This might be a long read and it's more for me to get this all off my chest and get some feedback to what people think i should do so here we go.. Me and this girl (sara) have had a thing all through highschool we met in middle school and were awesome friends we would date off and on but just little BS kept us apart. We both loved each other told one another many times.
well fast forwarding to senior year my at the time "bestfriend" started dating her knowing how i felt about her he did it anyway, she gets pregnant him and her are not in the best relationship but she always tells me she wants to be with him for the sake of the baby which i fully understood they end up breaking up and me and Sarah start dating we dated all through the summer and a little longer maybe 5-6 months the happiest ive ever been im about to start school where i have to move an hour away and she starts acting weird and the worse came; we broke up. We didn't talk for a month or so after that I was heart broken. I later find out she's getting married to the father of the child which just killed me more inside. a couple weeks later we're at the same party we end up talking about everything she explains why we broke up she thought her having a kid would hold me back from trying to do well in school and that i'd be meeting new people.

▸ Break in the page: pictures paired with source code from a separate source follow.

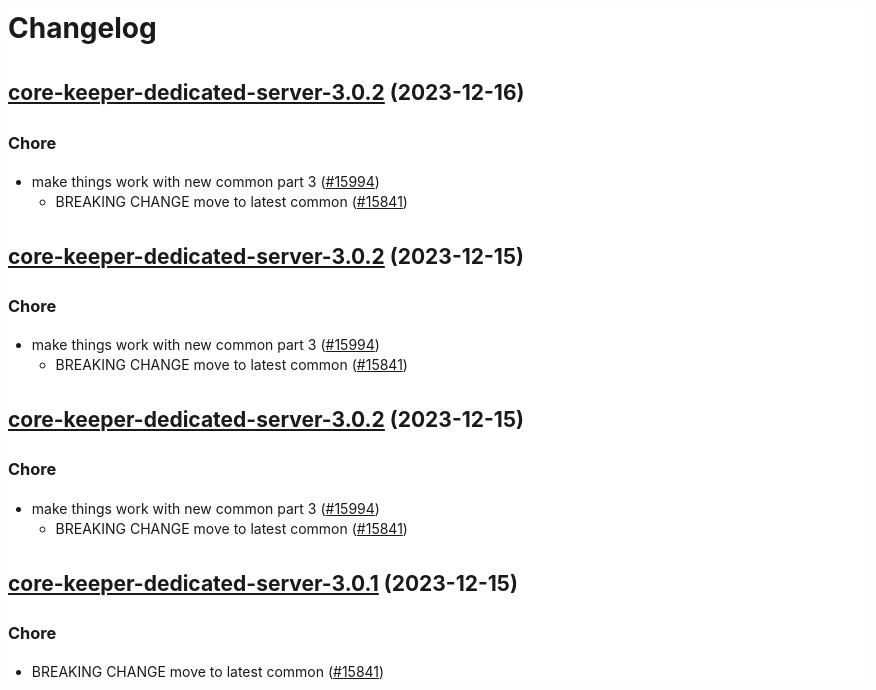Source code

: # Changelog



## [core-keeper-dedicated-server-3.0.2](https://github.com/truecharts/charts/compare/core-keeper-dedicated-server-2.0.13...core-keeper-dedicated-server-3.0.2) (2023-12-16)

### Chore

- make things work with new common part 3 ([#15994](https://github.com/truecharts/charts/issues/15994))
  - BREAKING CHANGE move to latest common ([#15841](https://github.com/truecharts/charts/issues/15841))
  
  


## [core-keeper-dedicated-server-3.0.2](https://github.com/truecharts/charts/compare/core-keeper-dedicated-server-2.0.13...core-keeper-dedicated-server-3.0.2) (2023-12-15)

### Chore

- make things work with new common part 3 ([#15994](https://github.com/truecharts/charts/issues/15994))
  - BREAKING CHANGE move to latest common ([#15841](https://github.com/truecharts/charts/issues/15841))
  
  


## [core-keeper-dedicated-server-3.0.2](https://github.com/truecharts/charts/compare/core-keeper-dedicated-server-2.0.13...core-keeper-dedicated-server-3.0.2) (2023-12-15)

### Chore

- make things work with new common part 3 ([#15994](https://github.com/truecharts/charts/issues/15994))
  - BREAKING CHANGE move to latest common ([#15841](https://github.com/truecharts/charts/issues/15841))
  
  


## [core-keeper-dedicated-server-3.0.1](https://github.com/truecharts/charts/compare/core-keeper-dedicated-server-2.0.13...core-keeper-dedicated-server-3.0.1) (2023-12-15)

### Chore

- BREAKING CHANGE move to latest common ([#15841](https://github.com/truecharts/charts/issues/15841))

Her new husband joins the marines while hes gone me and her start talking a lot again (we did nothing sexually i would never while someone is in the military) but we talk a lot just like we use to and it turns to how of course she still loves me wishes she would never left me she always says her life is just in a very confusing spot and i know it is. Once he gets back we stop talking again but one of my other good friends tell me she was talking to him at a get together and she was saying how she isnt sure how long the marriage is going to last he hasn't matured at all like she'd hoped and she still really loves me... So i kind of rapped the story up quick in the end but if the marriage does end what do you think i should do? I mean this is the only girl I've ever loved and there isn't a day i dont think about her at least once.. I need some advice.